_TEXTE FOURNI_.
Ce fut le cas de Stéfan, le grand-père de Ioana. Arrêté et déporté sans jugement en 1951, il n’avait plus que la peau sur les os à son retour du camp, un an plus tard. Il conservait le souvenir épouvanté des scènes auxquelles il avait assisté où des intellectuels mouraient comme des mouches. Il avait à l’époque trente et un an. Il n’a jamais su les raisons de sa condamnation. Mais il s’était bien rendu compte que ces travaux forcés avaient pour véritable but d’exterminer ceux qui y étaient soumis.
Pendant cette année d’absence, et sans nouvelle de lui, sa femme demeura seule avec ses trois enfants et privée de travail, parce que son mari était un prisonnier politique. Pire, on la contraignit, pour survivre, à dénoncer en public ses parents, des paysans propriétaires terriens.
Ce furent des années terribles, des années de peur et d’humiliation. Il en résulta, comme le montre le documentaire de Vanina Vignal, une crise du moi, empêchant l’individu de penser ou de ressentir hors du cadre imposé par le discours officiel du régime communiste roumain. Ce qui provoqua un phénomène d’amnésie et de dépersonnalisation qui contamina toute la famille.

_CONSIGNES_.
Pouvez-vous recopier intégralement, sans la moindre modification, le texte ci-dessus sur le grand-père de Ioana ?

_DONNÉES ENREGISTRÉES_.
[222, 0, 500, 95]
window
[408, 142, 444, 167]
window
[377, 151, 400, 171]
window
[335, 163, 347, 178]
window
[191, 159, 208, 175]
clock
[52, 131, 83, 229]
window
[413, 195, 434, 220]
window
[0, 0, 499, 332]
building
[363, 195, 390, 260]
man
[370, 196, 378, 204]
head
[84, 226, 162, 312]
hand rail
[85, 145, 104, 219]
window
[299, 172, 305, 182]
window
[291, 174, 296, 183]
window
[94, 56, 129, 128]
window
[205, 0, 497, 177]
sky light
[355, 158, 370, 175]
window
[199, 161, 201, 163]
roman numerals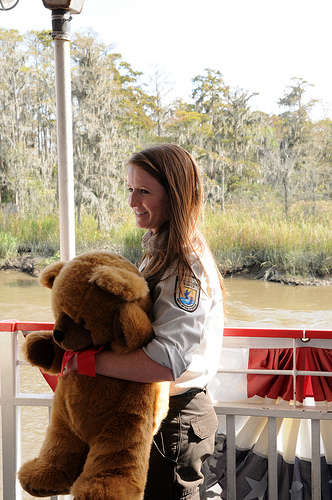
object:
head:
[39, 251, 155, 352]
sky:
[1, 0, 330, 122]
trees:
[277, 105, 305, 220]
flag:
[201, 347, 330, 497]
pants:
[151, 400, 216, 498]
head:
[126, 140, 202, 233]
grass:
[270, 213, 277, 222]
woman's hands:
[62, 345, 87, 378]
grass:
[231, 234, 237, 268]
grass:
[237, 230, 241, 257]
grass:
[250, 231, 255, 252]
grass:
[268, 234, 273, 268]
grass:
[304, 230, 309, 266]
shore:
[224, 267, 321, 284]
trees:
[73, 30, 120, 222]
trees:
[192, 63, 251, 186]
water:
[20, 406, 38, 446]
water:
[315, 310, 330, 330]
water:
[18, 375, 36, 392]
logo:
[174, 265, 201, 314]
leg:
[70, 429, 151, 498]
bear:
[18, 244, 171, 499]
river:
[301, 282, 332, 330]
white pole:
[51, 36, 76, 255]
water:
[228, 298, 244, 319]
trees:
[166, 104, 210, 154]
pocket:
[186, 412, 217, 454]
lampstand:
[55, 38, 75, 257]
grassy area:
[0, 201, 332, 272]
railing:
[213, 314, 332, 500]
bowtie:
[57, 344, 102, 379]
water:
[0, 282, 16, 304]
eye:
[128, 188, 132, 193]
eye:
[140, 188, 149, 194]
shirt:
[134, 225, 224, 395]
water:
[4, 272, 14, 282]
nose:
[128, 196, 141, 206]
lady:
[60, 143, 227, 499]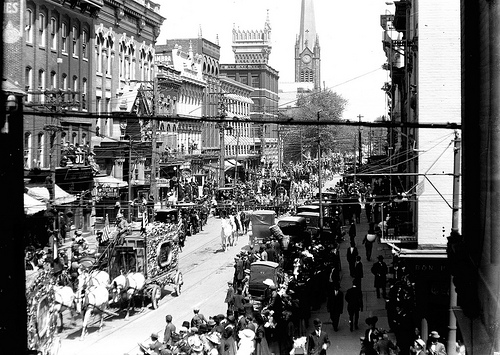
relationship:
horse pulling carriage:
[69, 247, 154, 348] [104, 216, 185, 304]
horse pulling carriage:
[69, 281, 111, 343] [100, 220, 182, 309]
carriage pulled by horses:
[110, 223, 179, 285] [44, 279, 111, 319]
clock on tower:
[302, 54, 309, 62] [295, 0, 321, 92]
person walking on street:
[345, 240, 358, 267] [9, 162, 357, 353]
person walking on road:
[221, 280, 233, 314] [24, 169, 343, 354]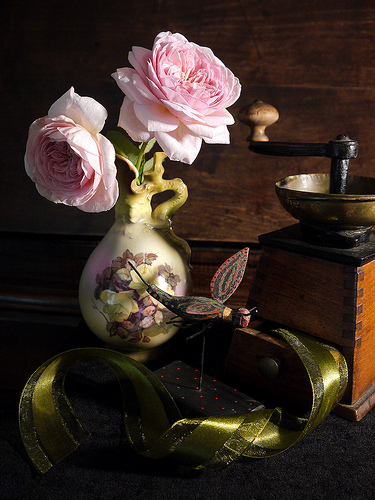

_RÉPONSE FINALE_.
Ce fut le cas de Stéfan, le grand-père de Ioana. Arrêté et déporté sans jugement en 1951, il n’avait plus que la peau sur les os à son retour du camp, un an plus tard. Il conservait le souvenir épouvanté des scènes auxquelles il avait assisté où des intellectuels mouraient comme des mouches. Il avait à l’époque trente et un an. Il n’a jamais su les raisons de sa condamnation. Mais il s’était bien rendu compte que ces travaux forcés avaient pour véritable but d’exterminer ceux qui y étaient soumis.
Pendant cette année d’absence, et sans nouvelle de lui, sa femme demeura seule avec ses trois enfants et privée de travail, parce que son mari était un prisonnier politique. Pire, on la contraignit, pour survivre, à dénoncer en public ses parents, des paysans propriétaires terriens.
Ce furent des années terribles, des années de peur et d’humiliation. Il en résulta, comme le montre le documentaire de Vanina Vignal, une crise du moi, empêchant l’individu de penser ou de ressentir hors du cadre imposé par le discours officiel du régime communiste roumain. Ce qui provoqua un phénomène d’amnésie et de dépersonnalisation qui contamina toute la famille.